"Die meisten Russen sind keine Antisemiten" - so der Titel einer Aussendung der russische Nachrichtenagentur Nowosti. Der Rest der Aussendung führt anschaulich vor, wie die Ergebnisse einer Studie ins genaue Gegenteil verkehrt werden können.
In überschrift und Kurztext der Presseaussendung, die am 11. Februar 2005 von Nowosti veröffentlicht wurde, schafften es lediglich jene 83 Prozent der Russinnen und Russen, die "kein Mißtrauen und keine Antipathien" gegen Jüdinnen und Juden haben. Die restlichen 17 Prozent werden erst später - und nicht ganz so umfangreich - behandelt.
Rund 8 Prozent der Befragten räumten ein, dass sie Jödinnen und Juden mit Misstrauen und Antipathien gegenüberstehen. 13 Prozent der Befragten sind gar für ein Verbot jüdischer Organisationen. Diese Forderung wird auch von russischen ParlamentarierInnen unterstützt. Lediglich 34 Prozent der Befragten gaben an, dass sie sich zu Menschen, die gegenüber Juden Misstrauen und Antipathien empfinden, distanziert verhalten.
Nach dem Motto Das Glas ist halbvoll werden bei Nowosti aus schlechten Nachrichten gute Nachrichten. Die Presseagentur schließt aus der ihr vorliegenden Studie, dass antisemitische Stimmungen in der russischen Gesellschaft "nicht sehr stark ausgeprägt" seien, denn "83 Prozent der Staatsbürger Russlands behaupten, dass sie gegenüber Juden kein Misstrauen und keine Antipathien hegen".
Grundlage der Studie war eine gesamtrussische Meinungsumfrage, die von der Stiftung "Öffentliche Meinung" in 100 Ortschaften aus 44 Regionen Russlands durchgeführt wurde. 1500 Menschen wurden vom 5. bis 6. Februar 2005 persönlich interviewt. Zusätzlich stellten sich 600 EinwohnerInnen Moskaus der Befragung. Angesichts dessen wird erst recht beunruhigend, was die Umfrage zu Tage fördert. Ein vergleichsweise großer Teil der Befragten hat offensichtlich auch im persönlichen Kontakt mit einer InterviewerIn und jenseits jeglicher Anonymität kein Problem sich zu ihrem Antisemitismus zu bekennen.
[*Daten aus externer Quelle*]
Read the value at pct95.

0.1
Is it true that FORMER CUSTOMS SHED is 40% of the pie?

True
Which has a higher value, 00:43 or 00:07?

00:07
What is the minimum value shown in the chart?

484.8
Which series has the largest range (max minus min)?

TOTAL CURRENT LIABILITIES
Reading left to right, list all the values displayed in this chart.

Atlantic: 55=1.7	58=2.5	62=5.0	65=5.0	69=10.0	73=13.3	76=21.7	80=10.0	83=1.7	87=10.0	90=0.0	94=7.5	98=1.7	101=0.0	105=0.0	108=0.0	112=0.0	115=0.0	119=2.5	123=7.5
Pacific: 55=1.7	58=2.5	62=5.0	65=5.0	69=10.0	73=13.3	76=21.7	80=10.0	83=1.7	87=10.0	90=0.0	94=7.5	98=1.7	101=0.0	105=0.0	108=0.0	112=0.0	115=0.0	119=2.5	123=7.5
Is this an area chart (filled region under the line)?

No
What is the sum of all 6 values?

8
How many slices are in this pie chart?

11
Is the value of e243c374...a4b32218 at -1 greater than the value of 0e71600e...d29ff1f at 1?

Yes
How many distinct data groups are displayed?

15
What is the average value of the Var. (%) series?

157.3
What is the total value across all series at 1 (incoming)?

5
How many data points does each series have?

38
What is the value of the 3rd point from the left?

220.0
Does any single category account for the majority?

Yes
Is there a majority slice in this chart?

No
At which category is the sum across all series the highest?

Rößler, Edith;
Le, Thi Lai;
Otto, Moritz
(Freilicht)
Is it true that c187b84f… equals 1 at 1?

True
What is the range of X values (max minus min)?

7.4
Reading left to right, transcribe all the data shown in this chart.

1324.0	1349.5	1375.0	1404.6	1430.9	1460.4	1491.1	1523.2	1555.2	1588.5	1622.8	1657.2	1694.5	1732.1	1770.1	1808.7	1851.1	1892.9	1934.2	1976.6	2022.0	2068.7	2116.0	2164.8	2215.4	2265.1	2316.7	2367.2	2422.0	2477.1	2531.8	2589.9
Laut dem "Report of global Antisemitism" des US-State Departments (Beobachtungszeitraum Juli 2003 - Dezember 2004), der Anfang dieses Jahres erschien, ist die Zahl antisemitischer Übergriffe in Russland in den letzten Jahren stabil geblieben. Das Ausmaß der Gewalt von Fall zu Fall nimmt jedoch erschreckend zu.
"Während die Regierung die nationalistische Ideologie öffentlich verurteilt (...) bleibt die Haltung von Funktionsträgern auf unterer Ebene, die solche Aktionen nur als "Rowdytum" klassifizieren problematisch", so der Bericht. In den Regionen Krasnodar Kursk kam es 2003, während des Wahlkampfes, zu mehreren antisemitischen Äußerungen, sowohl von RegierungsvertreterInnen als auch durch oppositionelle KandidatInnen.
Seit 1992 konnte die rechtsextreme Skinheadszene starken Zulauf verzeichnen. Die meisten antisemitischen Gewaltverbrechen in Russland werden von jungen, männlichen Skinheads begangen.